En plena euforia. Justo después de desatar el éxtasis en el
Sánchez Pizjuán. De perforar el muro que impedía al
Sevilla desarrollar su grandeza. De marcar un tanto que transformaría la existencia nervionense para siempre. Justo después de la catarsis blanquirroja,
aquel chico del barrio de Nervión se acordó de su amigo de la infancia, de aquel con el que jugaba de pequeño y compartió terreno de juego en las instalaciones que ahora lucen con orgullo y nostalgia su nombre. Le esperaba una celebración por todo lo alto en la Feria como protagonista. Era su momento.

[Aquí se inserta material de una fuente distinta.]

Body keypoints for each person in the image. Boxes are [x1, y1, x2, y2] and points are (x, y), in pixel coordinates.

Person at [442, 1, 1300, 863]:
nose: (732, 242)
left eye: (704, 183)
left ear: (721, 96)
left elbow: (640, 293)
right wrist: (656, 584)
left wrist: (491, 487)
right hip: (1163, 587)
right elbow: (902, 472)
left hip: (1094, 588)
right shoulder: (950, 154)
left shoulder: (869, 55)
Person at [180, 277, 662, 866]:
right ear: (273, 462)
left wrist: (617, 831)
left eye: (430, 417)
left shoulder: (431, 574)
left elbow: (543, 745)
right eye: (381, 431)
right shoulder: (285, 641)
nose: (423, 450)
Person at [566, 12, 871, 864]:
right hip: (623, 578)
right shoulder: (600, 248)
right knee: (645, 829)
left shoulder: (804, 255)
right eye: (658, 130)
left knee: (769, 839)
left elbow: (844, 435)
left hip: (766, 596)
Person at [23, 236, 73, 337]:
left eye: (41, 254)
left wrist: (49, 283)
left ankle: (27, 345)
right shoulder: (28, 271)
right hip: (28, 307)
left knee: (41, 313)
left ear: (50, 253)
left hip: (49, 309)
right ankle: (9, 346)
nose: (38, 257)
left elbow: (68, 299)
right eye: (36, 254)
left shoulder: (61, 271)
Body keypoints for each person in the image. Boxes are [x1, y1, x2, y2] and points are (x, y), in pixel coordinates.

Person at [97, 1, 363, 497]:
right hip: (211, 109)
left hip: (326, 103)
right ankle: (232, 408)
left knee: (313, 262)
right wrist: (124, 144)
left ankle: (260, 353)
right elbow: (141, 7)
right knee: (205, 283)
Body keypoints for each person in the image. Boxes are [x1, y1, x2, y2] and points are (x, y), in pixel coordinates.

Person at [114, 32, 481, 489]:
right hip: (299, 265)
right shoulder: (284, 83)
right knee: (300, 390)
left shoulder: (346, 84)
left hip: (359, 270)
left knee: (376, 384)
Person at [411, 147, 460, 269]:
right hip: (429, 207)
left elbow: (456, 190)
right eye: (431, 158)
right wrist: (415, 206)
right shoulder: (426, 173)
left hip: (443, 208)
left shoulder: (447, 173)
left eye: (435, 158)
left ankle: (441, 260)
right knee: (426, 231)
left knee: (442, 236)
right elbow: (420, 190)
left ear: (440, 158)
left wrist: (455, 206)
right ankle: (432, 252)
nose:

Pero él realizó una parada previa en el
hospital para visitar a
Iván, que había sufrido un accidente de moto, y
le regaló un tesoro de un valor deportivo y sentimental incalculables. Él, ni nadie, podía imaginar lo que significarían con el tiempo, mas, en ese instante, las botas que obraron el milagro ya formaban parte de la historia del
Sevilla, y, en vez de guardarlas como recuerdo de aquel instante mágico, se las llevó a su amigo para que su recuperación resultara más liviana.
Un detalle que al propio
Iván le costó creer por su mayúscula generosidad y que revela que la calidad humana de
Antonio Puerta superaba incluso la superlativa sobre el césped. Que su corazón era tan grande como su clase y que el maldito día que se detuvo no sólo se marchó un futbolista con un futuro deslumbrante sino, sobre todo, un chaval ejemplar, que seguía siendo el mismo que antes de la fama y jamás negociaba con su eterna sonrisa. La misma que ayer y siempre ilumina Nervión desde el cielo.